**YOUR OBJECTIVE**
Filter these entries down to the lines that hold the word "fails", and show each of them.

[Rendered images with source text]

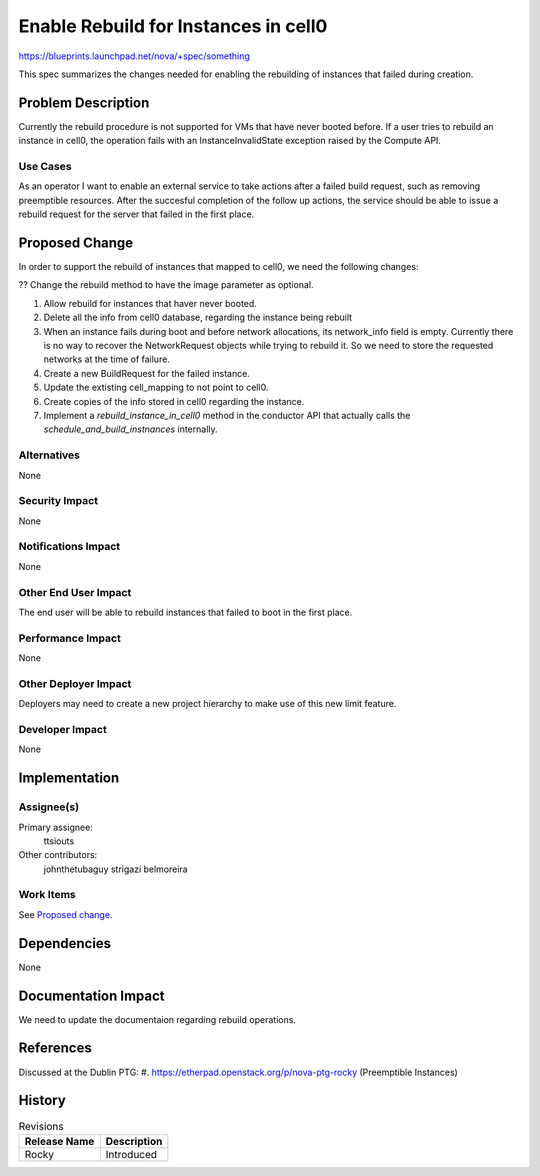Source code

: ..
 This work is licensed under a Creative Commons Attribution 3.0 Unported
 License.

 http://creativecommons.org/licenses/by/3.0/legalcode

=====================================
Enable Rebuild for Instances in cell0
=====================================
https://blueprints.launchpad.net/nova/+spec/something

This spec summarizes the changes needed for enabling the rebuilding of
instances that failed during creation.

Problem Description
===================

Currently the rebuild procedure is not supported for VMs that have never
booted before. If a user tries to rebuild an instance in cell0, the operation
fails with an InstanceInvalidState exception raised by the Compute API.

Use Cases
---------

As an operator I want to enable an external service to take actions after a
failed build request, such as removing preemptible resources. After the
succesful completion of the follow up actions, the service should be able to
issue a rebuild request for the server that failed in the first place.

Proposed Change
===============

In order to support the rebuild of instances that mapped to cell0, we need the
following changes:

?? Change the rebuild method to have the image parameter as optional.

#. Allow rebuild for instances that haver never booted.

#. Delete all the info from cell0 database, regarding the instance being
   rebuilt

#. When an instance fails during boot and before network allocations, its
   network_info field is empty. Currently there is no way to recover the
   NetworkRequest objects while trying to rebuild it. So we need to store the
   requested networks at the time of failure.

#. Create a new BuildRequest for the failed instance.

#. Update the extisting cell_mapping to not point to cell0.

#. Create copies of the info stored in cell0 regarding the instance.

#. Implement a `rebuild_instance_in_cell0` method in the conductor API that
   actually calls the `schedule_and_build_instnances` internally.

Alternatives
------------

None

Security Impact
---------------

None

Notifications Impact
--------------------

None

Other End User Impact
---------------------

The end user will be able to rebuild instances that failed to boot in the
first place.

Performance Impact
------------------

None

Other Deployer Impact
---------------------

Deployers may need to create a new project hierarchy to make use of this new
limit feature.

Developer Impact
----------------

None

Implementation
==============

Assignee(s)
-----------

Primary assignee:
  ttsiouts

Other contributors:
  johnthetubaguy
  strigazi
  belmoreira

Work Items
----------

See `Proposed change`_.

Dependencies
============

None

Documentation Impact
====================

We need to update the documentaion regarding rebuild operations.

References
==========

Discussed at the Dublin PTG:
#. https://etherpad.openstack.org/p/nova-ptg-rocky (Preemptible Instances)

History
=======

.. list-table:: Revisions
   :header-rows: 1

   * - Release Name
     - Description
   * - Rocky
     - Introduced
==
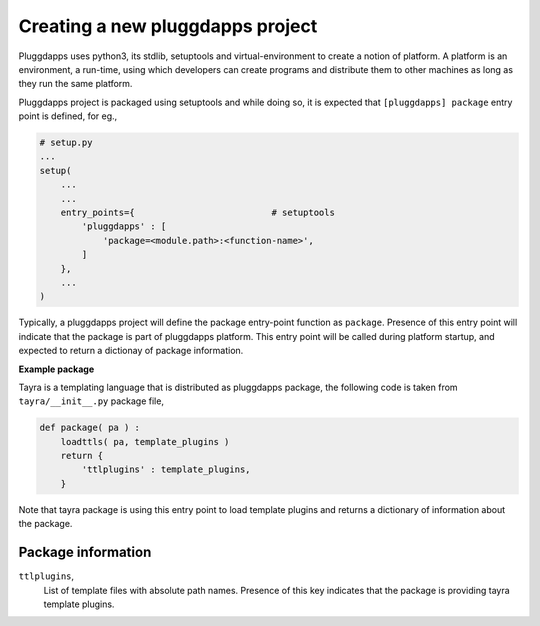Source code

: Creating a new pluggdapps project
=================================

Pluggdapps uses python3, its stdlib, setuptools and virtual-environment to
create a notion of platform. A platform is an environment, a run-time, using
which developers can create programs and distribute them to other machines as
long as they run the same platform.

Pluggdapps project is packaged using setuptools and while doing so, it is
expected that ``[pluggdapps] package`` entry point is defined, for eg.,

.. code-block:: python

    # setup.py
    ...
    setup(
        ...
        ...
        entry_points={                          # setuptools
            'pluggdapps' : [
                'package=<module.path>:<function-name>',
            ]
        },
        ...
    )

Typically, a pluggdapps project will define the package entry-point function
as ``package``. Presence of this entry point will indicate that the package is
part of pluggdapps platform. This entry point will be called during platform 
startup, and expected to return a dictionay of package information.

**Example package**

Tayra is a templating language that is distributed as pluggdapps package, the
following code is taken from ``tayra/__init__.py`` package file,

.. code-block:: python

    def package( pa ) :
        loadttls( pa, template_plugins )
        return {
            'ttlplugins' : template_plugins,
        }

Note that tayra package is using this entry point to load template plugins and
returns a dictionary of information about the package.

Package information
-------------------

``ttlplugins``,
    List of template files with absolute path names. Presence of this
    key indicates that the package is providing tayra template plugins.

**SOLVED PROBLEM**
fails with an InstanceInvalidState exception raised by the Compute API.
#. When an instance fails during boot and before network allocations, its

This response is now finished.